# Job
In every record below, swap each occurrence of "Legal notice" for "Legal information" and reproduce the lines with no other change.

Page-level text extractions
■ ■ ■

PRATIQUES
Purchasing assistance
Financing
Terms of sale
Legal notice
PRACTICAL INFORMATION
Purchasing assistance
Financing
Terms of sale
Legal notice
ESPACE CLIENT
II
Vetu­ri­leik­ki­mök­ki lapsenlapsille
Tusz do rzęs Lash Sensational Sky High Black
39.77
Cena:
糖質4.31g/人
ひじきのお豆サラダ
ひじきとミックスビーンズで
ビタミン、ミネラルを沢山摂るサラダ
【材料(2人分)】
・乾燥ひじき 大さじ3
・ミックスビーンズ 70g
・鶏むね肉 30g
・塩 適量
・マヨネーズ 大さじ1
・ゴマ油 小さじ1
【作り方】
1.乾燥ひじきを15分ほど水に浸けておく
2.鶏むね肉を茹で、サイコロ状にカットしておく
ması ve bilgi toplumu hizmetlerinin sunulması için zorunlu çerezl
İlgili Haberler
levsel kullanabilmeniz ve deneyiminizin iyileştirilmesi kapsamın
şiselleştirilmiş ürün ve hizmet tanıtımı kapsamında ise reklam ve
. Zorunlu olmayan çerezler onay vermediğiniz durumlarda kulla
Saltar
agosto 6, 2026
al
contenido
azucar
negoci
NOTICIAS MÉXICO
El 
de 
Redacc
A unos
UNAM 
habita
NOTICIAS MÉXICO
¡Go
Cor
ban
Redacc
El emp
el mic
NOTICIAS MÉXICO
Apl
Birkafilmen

■ ■ ■

# Output for this exercise
PRATIQUES
Purchasing assistance
Financing
Terms of sale
Legal information
PRACTICAL INFORMATION
Purchasing assistance
Financing
Terms of sale
Legal information
ESPACE CLIENT
II
Vetu­ri­leik­ki­mök­ki lapsenlapsille
Tusz do rzęs Lash Sensational Sky High Black
39.77
Cena:
糖質4.31g/人
ひじきのお豆サラダ
ひじきとミックスビーンズで
ビタミン、ミネラルを沢山摂るサラダ
【材料(2人分)】
・乾燥ひじき 大さじ3
・ミックスビーンズ 70g
・鶏むね肉 30g
・塩 適量
・マヨネーズ 大さじ1
・ゴマ油 小さじ1
【作り方】
1.乾燥ひじきを15分ほど水に浸けておく
2.鶏むね肉を茹で、サイコロ状にカットしておく
ması ve bilgi toplumu hizmetlerinin sunulması için zorunlu çerezl
İlgili Haberler
levsel kullanabilmeniz ve deneyiminizin iyileştirilmesi kapsamın
şiselleştirilmiş ürün ve hizmet tanıtımı kapsamında ise reklam ve
. Zorunlu olmayan çerezler onay vermediğiniz durumlarda kulla
Saltar
agosto 6, 2026
al
contenido
azucar
negoci
NOTICIAS MÉXICO
El 
de 
Redacc
A unos
UNAM 
habita
NOTICIAS MÉXICO
¡Go
Cor
ban
Redacc
El emp
el mic
NOTICIAS MÉXICO
Apl
Birkafilmen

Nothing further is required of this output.